Excerpts from a dataset:

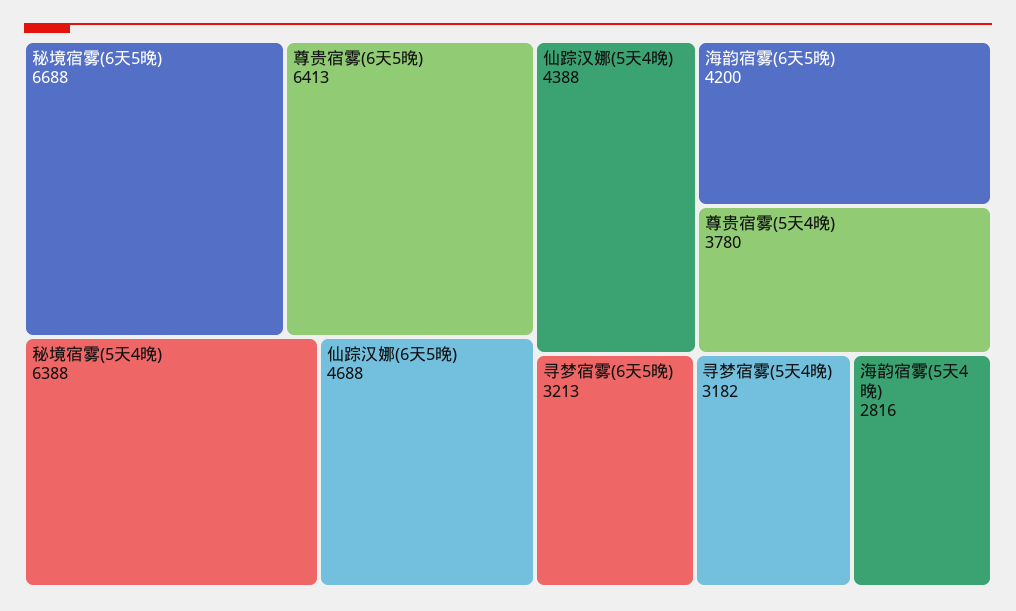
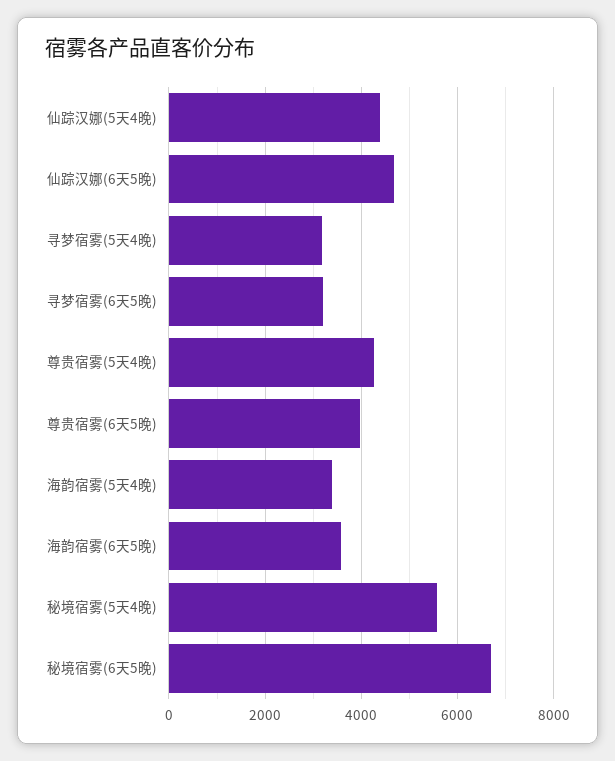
  {
    "秘境宿雾(6天5晚)": 6688,
-   "尊贵宿雾(6天5晚)": 6413,
+   "尊贵宿雾(6天5晚)": 4000,
-   "秘境宿雾(5天4晚)": 6388,
+   "秘境宿雾(5天4晚)": 5600,
    "仙踪汉娜(6天5晚)": 4688,
    "仙踪汉娜(5天4晚)": 4388,
-   "海韵宿雾(6天5晚)": 4200,
+   "海韵宿雾(6天5晚)": 3600,
-   "尊贵宿雾(5天4晚)": 3780,
+   "尊贵宿雾(5天4晚)": 4200,
    "寻梦宿雾(6天5晚)": 3213,
    "寻梦宿雾(5天4晚)": 3182,
-   "海韵宿雾(5天4晚)": 2816
+   "海韵宿雾(5天4晚)": 3400
  }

ASSIGNMENT:
Your reply should hold every line above exactly as written and none of the pictures.

ANSWER AREA:
  {
    "秘境宿雾(6天5晚)": 6688,
-   "尊贵宿雾(6天5晚)": 6413,
+   "尊贵宿雾(6天5晚)": 4000,
-   "秘境宿雾(5天4晚)": 6388,
+   "秘境宿雾(5天4晚)": 5600,
    "仙踪汉娜(6天5晚)": 4688,
    "仙踪汉娜(5天4晚)": 4388,
-   "海韵宿雾(6天5晚)": 4200,
+   "海韵宿雾(6天5晚)": 3600,
-   "尊贵宿雾(5天4晚)": 3780,
+   "尊贵宿雾(5天4晚)": 4200,
    "寻梦宿雾(6天5晚)": 3213,
    "寻梦宿雾(5天4晚)": 3182,
-   "海韵宿雾(5天4晚)": 2816
+   "海韵宿雾(5天4晚)": 3400
  }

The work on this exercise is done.